Starbuck, at the west end of Lake Minnewaska, was named for William H Starbuck, a New Yorker, who financed the Little Falls and Dakota Railroad and was an official of the Northern Pacific Railway, which was completed through Pope County in 1881. A counter-claim states the city was named after Stabekk, Norway, a community just west of Oslo. Given the preponderance of railroad tycoon named villages in Pope County, I think that's a long-shot, but I'm going with it. The village was platted in 1882 and the first building was a boarding house for the railway workers.

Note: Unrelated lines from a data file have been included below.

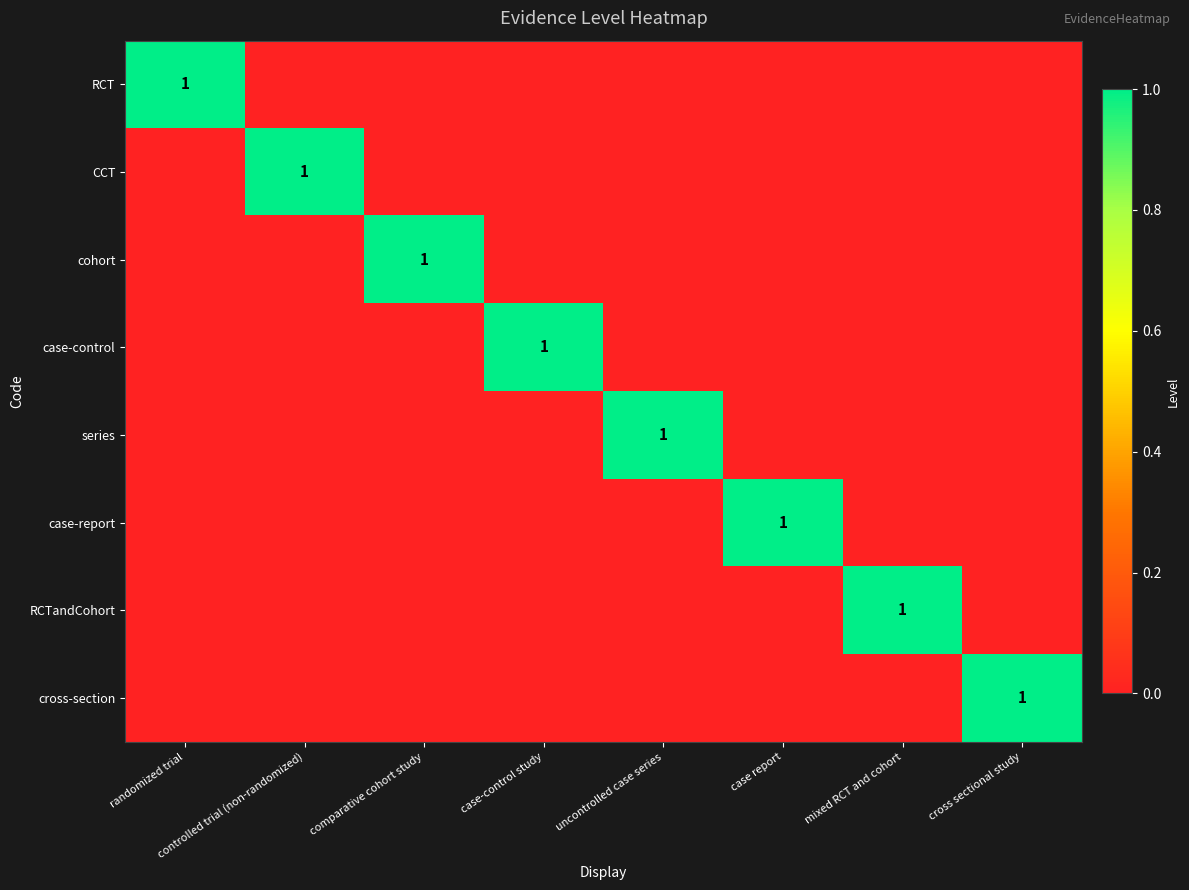

The value of CCT at case report is 1. True or false?

False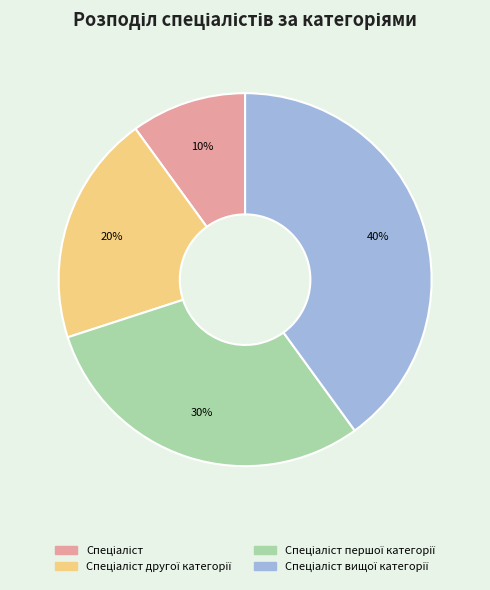

Is there a majority slice in this chart?

No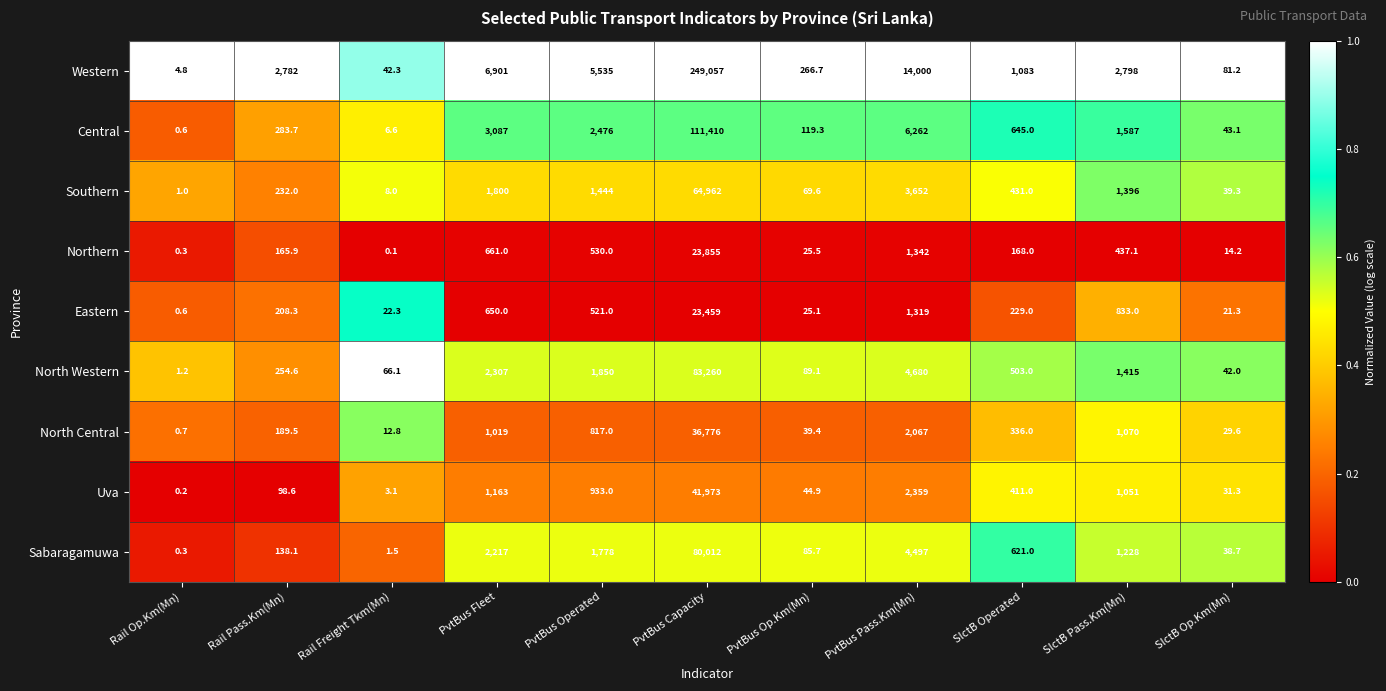

What is the average value of the Western series?

25686.5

Fron Norwegian Evangelical Lutheran Church dates from 1888.

Cyrus abt 1920
Cyrus was originally established in 1881 as "Scandiaville". In 1882 , a Northern Pacific branch line from Morris to Little Falls was built which gave the town a depot and spurred development. In 1888 the town's name was changed to Cyrus to avoid confusion with another Minnesota village - Scandia. Apparently the name was taken from Lake Cyrus, south of the town. (For detailed Cyrus history, see here.)

Lowry circa 1910 (MNHS)
Lowry was founded in 1886 (or 87) when the Minneapols, St. Paul & Sault Ste. Marie railway was extended to what is now the Village of Lowry. Lowry was named for the railroad baron, Thomas Lowry, then president of the "Soo Line" and the man behind the extensive Minneapolis/St. Paul street car system. For early Lowry history see earlier posts. (see Lowry Pioneers and The Town),

Sedan circa 1910 (MNHS)
The village of Sedan was originally called "Fowlds", after James Fowlds, an early settler, but in 1893 the name was changed to Sedan, purportedly for Sedan, France and the battle fought there in the Franco-Prussian war of 1870. Seems far-fetched, but I found it on the internet.

Farwell was a stop on the "Soo Line" in 1886, platted as a village in 1887 and incorporated in 1905 with businesses including a hardware, general store and a hotel. The name possibly stems from the Norwegian word "farvel" which translates to "farewell" in English. Seems far-fetched, but I found it on the internet.

Originally Chippewa Falls, the name was changed to Terrace to avoid confusion with Chippewa Falls, Wisconsin. The name presumably stems from the terrain of Chippewa Falls township. It was the site of a sawmill in 1871 and as a rare example of a town developing around a mill. Terrace is listed on the National Registry of Historic Sites as the Terrace Mill Historic District .

Villard was established in 1883 and named for Henry Villard, president of the Northern Pacific Railway at the time.

Westport & Grove Lake are too far east to be in Pope County.

Martin Heggestad promised me that he would take me to the metropolis of New Prairie one day and I would be astonished. Never got there tho. It's still on my bucket list.

The most notable landmark in Pope County is Lake Minnewaska: "minne=Water, waska=Good". However, the original Indian name for the lake translated to "Dish Lake", reflecting its basin-like quality. Opinions differ on which side of the lake is more beautiful and whose residents are nicer or more intelligent. Lake Minnewaska's name was changed to White Bear Lake when the Chief was buried on an Indian Mound on the lake's north shore and then to Lake Whipple - after Bishop Whipple of Faribault - and happily back to Minnewaska in 1883 by legislative decree.